The future of performance
Automakers more prepared to adjust to fuel standards than in 1970s
BY MARK PHELAN • FREE PRESS COLUMNIST • April 27, 2008
A picture is forming of how automakers will build vehicles with power and performance in the face of upcoming tough fuel economy rules.
The first generation of fuel economy regulations in the 1970s ushered in a couple of decades of bad and boring cars, largely because Detroit-based automakers were unprepared for it.
"This is very different," Mike Accavitti of Chrysler's SRT performance group told me after a day driving the company's fast new Dodge Challenger in California. "We have time to strategize, and we have technologies that didn't exist then. People have been working on alternative powertrain systems for 10 years now.
"There's a way to do it. We don't know exactly how, but our engineers will do it. There's a way to serve our customers and serve the government."
A mosaic of new technologies -- some already on the road in limited numbers -- reveals the route companies will take to meet the new requirements and still build vehicles that can excite buyers.

= Listed records =
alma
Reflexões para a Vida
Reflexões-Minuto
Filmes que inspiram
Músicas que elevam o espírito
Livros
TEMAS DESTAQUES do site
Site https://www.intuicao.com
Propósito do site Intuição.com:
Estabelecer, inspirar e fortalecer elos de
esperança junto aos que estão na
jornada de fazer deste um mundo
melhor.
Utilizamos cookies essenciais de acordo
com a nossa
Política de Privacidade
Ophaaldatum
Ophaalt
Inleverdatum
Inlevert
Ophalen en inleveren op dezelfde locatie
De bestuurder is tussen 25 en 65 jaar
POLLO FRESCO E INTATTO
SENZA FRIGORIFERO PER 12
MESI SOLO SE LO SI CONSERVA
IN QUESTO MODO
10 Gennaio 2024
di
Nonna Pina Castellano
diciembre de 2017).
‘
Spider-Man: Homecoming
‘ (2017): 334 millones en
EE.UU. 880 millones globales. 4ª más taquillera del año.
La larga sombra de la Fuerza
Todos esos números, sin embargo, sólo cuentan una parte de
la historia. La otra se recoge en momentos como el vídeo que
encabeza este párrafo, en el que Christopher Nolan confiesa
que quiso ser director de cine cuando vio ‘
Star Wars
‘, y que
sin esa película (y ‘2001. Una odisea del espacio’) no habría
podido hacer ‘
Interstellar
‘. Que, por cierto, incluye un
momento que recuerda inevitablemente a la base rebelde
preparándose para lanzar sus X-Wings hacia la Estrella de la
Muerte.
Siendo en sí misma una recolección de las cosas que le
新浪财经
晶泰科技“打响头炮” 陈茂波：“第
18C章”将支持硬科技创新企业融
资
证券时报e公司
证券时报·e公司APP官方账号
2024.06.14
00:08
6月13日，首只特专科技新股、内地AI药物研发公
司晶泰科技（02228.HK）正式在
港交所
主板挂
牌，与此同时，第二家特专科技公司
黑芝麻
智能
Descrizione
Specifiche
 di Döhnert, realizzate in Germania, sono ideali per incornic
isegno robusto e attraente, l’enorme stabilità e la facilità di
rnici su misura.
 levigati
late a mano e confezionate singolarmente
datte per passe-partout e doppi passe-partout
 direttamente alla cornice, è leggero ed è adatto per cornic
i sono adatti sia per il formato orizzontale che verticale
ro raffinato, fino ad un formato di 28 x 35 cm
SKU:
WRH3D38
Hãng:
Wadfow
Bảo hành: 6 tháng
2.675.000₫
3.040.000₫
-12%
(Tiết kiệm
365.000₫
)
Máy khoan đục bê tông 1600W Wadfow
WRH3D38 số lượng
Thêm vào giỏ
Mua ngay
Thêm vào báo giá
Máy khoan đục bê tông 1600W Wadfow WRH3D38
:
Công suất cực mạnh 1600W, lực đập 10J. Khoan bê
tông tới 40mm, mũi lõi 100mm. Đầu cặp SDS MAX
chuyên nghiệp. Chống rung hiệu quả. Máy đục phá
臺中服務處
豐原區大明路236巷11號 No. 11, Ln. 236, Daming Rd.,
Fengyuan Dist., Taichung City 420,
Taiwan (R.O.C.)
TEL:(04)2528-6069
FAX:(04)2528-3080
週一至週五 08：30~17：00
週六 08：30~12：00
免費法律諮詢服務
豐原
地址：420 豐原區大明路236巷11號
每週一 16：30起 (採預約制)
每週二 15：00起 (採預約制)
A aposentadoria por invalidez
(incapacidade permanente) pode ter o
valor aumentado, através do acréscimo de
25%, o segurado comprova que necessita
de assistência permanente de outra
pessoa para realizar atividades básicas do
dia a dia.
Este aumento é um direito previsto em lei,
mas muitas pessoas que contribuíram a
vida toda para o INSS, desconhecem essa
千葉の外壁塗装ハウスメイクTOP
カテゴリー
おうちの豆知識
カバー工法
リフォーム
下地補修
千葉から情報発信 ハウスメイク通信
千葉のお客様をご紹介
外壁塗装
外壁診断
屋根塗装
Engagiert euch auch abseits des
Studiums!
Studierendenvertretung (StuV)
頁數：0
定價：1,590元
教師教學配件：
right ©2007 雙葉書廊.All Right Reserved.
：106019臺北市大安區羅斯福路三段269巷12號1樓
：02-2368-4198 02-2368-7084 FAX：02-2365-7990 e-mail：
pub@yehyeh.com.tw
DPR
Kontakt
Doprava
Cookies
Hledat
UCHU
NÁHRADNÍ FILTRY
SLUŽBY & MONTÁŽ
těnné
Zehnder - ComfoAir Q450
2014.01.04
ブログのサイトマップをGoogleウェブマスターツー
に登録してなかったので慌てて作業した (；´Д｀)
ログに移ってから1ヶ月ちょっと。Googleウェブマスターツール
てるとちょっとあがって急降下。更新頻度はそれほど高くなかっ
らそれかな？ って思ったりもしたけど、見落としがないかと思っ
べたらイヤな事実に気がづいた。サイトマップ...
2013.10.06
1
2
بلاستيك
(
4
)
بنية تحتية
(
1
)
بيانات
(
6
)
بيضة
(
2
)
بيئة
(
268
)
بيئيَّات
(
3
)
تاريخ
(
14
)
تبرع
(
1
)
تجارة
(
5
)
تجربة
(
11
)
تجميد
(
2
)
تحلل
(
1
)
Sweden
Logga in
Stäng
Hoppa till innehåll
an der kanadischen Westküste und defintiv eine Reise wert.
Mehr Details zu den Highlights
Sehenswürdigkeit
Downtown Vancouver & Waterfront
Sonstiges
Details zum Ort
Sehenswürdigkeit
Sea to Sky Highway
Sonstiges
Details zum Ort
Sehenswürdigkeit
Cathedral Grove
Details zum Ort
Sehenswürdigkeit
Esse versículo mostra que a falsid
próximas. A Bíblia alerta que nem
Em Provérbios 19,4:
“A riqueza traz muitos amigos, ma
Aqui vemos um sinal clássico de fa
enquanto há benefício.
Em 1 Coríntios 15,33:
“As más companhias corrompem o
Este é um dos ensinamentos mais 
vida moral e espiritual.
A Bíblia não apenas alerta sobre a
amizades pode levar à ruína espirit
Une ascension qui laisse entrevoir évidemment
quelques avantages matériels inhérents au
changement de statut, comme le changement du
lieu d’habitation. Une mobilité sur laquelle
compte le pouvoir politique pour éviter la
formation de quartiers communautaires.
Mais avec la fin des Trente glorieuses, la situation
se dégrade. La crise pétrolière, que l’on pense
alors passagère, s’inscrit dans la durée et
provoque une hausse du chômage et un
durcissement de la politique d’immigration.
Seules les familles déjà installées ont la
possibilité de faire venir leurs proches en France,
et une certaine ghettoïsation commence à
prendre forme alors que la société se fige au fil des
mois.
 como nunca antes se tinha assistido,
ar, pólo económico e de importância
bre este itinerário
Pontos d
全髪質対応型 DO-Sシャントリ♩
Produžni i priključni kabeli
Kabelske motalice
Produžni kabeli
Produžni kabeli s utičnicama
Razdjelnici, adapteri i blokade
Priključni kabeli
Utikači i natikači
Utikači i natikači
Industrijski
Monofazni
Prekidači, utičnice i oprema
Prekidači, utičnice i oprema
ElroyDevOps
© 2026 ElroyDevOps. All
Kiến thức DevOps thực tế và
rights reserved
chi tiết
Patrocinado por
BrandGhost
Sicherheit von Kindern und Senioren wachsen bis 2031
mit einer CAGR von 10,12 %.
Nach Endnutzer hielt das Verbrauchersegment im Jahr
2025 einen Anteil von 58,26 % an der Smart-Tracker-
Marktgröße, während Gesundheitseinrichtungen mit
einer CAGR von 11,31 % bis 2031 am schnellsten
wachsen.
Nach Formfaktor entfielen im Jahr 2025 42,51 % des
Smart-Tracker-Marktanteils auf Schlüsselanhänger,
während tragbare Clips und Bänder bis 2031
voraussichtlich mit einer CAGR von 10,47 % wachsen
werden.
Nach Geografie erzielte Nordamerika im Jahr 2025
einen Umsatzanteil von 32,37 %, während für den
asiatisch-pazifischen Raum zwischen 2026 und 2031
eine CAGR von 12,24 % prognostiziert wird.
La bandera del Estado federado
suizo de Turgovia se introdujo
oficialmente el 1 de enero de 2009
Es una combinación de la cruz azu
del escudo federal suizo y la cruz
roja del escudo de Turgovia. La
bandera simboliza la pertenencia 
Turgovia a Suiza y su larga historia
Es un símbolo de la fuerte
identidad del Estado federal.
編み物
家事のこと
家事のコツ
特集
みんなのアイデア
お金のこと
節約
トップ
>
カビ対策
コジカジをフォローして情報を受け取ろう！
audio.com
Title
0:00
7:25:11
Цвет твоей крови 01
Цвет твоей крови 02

= Your goal =
According to the fuel economy column, how long have people been working on alternative powertrain systems? The listing has nothing to do with the fuel economy column.

= Response area =
For 10 years.